Spatial layout entries:
┏━━

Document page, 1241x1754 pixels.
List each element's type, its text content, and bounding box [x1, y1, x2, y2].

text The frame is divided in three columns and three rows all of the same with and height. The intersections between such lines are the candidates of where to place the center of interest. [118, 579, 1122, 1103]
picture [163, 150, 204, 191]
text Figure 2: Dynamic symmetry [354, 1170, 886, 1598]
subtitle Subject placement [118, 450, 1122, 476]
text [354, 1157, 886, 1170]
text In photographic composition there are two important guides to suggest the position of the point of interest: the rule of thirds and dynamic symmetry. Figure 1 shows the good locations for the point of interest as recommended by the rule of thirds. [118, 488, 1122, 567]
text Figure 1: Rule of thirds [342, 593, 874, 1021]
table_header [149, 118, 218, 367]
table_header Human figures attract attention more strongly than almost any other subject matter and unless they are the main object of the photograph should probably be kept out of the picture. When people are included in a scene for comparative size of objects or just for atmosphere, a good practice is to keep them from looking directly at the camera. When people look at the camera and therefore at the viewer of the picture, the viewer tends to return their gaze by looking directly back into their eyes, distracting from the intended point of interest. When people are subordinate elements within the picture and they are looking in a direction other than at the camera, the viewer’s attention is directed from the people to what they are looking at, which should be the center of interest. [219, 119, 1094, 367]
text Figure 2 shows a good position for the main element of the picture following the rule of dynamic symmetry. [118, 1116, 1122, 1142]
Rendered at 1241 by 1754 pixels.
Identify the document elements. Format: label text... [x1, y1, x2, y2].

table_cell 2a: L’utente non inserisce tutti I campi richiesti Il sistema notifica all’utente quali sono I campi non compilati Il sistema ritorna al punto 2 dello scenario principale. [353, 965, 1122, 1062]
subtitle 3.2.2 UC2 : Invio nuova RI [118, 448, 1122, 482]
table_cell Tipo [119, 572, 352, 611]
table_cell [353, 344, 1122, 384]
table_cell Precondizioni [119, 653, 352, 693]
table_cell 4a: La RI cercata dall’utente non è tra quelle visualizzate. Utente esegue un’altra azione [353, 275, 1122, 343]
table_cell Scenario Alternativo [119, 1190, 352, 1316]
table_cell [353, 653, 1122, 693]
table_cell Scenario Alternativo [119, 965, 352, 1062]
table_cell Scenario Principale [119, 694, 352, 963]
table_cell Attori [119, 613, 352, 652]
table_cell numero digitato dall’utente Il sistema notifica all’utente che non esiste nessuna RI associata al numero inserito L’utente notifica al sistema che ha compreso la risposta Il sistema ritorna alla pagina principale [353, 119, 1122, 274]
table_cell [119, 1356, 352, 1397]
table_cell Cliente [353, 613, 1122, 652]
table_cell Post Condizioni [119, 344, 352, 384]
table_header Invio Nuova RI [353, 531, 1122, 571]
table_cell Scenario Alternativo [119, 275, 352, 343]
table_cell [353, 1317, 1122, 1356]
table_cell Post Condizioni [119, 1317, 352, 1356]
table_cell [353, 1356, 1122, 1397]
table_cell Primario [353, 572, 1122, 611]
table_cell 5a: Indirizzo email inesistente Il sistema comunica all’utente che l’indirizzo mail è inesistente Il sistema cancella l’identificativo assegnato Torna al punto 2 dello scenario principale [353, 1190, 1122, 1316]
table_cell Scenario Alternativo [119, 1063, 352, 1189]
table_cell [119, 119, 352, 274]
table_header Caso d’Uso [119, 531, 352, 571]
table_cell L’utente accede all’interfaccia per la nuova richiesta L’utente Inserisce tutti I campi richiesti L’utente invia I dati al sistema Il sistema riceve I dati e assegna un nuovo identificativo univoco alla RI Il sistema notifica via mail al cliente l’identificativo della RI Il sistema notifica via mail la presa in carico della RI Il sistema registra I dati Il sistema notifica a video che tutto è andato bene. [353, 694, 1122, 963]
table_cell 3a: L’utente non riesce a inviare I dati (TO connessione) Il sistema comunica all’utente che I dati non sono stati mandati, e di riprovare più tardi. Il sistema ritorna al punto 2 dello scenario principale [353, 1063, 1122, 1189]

┗━━

GIVEN INSTRUCTION> Could you update the rows in the stretch from the line containing "table_cell 2a: L’utente" through the line containing "table_cell Precondizioni [119, 653, 352, 693]" by changing "Tipo" to "Categoria" and leaving everything else as it is?

ANSWER TO THIS EXERCISE>
table_cell 2a: L’utente non inserisce tutti I campi richiesti Il sistema notifica all’utente quali sono I campi non compilati Il sistema ritorna al punto 2 dello scenario principale. [353, 965, 1122, 1062]
subtitle 3.2.2 UC2 : Invio nuova RI [118, 448, 1122, 482]
table_cell Categoria [119, 572, 352, 611]
table_cell [353, 344, 1122, 384]
table_cell Precondizioni [119, 653, 352, 693]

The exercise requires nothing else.